**Assignment**. Render every line of the listing below as a JSON list of strings, one string per line, and leave out any blank lines.

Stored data
******************************
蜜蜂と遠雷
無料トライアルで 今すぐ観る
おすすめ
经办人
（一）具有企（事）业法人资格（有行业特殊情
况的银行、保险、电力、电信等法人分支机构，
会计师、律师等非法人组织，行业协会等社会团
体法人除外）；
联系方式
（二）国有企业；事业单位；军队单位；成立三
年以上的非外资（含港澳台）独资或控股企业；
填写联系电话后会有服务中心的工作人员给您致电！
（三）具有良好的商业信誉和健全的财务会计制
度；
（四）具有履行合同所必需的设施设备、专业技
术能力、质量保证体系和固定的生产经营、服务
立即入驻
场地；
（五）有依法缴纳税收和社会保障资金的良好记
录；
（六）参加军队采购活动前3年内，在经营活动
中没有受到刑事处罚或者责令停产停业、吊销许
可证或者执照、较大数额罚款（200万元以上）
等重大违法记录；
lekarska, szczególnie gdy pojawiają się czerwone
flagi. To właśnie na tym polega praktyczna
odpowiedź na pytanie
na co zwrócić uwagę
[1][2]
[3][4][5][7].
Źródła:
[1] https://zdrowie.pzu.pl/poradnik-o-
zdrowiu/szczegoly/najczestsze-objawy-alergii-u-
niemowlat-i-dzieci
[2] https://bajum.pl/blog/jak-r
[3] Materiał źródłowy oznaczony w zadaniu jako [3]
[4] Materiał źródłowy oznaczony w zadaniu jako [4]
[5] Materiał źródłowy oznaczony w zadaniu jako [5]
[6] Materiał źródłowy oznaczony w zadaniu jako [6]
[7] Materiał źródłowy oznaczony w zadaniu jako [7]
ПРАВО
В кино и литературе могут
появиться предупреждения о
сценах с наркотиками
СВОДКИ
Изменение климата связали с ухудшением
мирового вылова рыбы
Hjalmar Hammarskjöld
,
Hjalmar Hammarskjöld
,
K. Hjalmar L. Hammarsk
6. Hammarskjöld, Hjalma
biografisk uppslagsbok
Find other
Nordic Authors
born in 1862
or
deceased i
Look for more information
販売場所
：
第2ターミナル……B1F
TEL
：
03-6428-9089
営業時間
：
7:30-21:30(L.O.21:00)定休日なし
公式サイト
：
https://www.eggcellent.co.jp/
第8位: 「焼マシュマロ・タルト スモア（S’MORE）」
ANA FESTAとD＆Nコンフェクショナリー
******************************
**Response below**.
[
  "蜜蜂と遠雷",
  "無料トライアルで 今すぐ観る",
  "おすすめ",
  "经办人",
  "（一）具有企（事）业法人资格（有行业特殊情",
  "况的银行、保险、电力、电信等法人分支机构，",
  "会计师、律师等非法人组织，行业协会等社会团",
  "体法人除外）；",
  "联系方式",
  "（二）国有企业；事业单位；军队单位；成立三",
  "年以上的非外资（含港澳台）独资或控股企业；",
  "填写联系电话后会有服务中心的工作人员给您致电！",
  "（三）具有良好的商业信誉和健全的财务会计制",
  "度；",
  "（四）具有履行合同所必需的设施设备、专业技",
  "术能力、质量保证体系和固定的生产经营、服务",
  "立即入驻",
  "场地；",
  "（五）有依法缴纳税收和社会保障资金的良好记",
  "录；",
  "（六）参加军队采购活动前3年内，在经营活动",
  "中没有受到刑事处罚或者责令停产停业、吊销许",
  "可证或者执照、较大数额罚款（200万元以上）",
  "等重大违法记录；",
  "lekarska, szczególnie gdy pojawiają się czerwone",
  "flagi. To właśnie na tym polega praktyczna",
  "odpowiedź na pytanie",
  "na co zwrócić uwagę",
  "[1][2]",
  "[3][4][5][7].",
  "Źródła:",
  "[1] https://zdrowie.pzu.pl/poradnik-o-",
  "zdrowiu/szczegoly/najczestsze-objawy-alergii-u-",
  "niemowlat-i-dzieci",
  "[2] https://bajum.pl/blog/jak-r",
  "[3] Materiał źródłowy oznaczony w zadaniu jako [3]",
  "[4] Materiał źródłowy oznaczony w zadaniu jako [4]",
  "[5] Materiał źródłowy oznaczony w zadaniu jako [5]",
  "[6] Materiał źródłowy oznaczony w zadaniu jako [6]",
  "[7] Materiał źródłowy oznaczony w zadaniu jako [7]",
  "ПРАВО",
  "В кино и литературе могут",
  "появиться предупреждения о",
  "сценах с наркотиками",
  "СВОДКИ",
  "Изменение климата связали с ухудшением",
  "мирового вылова рыбы",
  "Hjalmar Hammarskjöld",
  ",",
  "Hjalmar Hammarskjöld",
  ",",
  "K. Hjalmar L. Hammarsk",
  "6. Hammarskjöld, Hjalma",
  "biografisk uppslagsbok",
  "Find other",
  "Nordic Authors",
  "born in 1862",
  "or",
  "deceased i",
  "Look for more information",
  "販売場所",
  "：",
  "第2ターミナル……B1F",
  "TEL",
  "：",
  "03-6428-9089",
  "営業時間",
  "：",
  "7:30-21:30(L.O.21:00)定休日なし",
  "公式サイト",
  "：",
  "https://www.eggcellent.co.jp/",
  "第8位: 「焼マシュマロ・タルト スモア（S’MORE）」",
  "ANA FESTAとD＆Nコンフェクショナリー"
]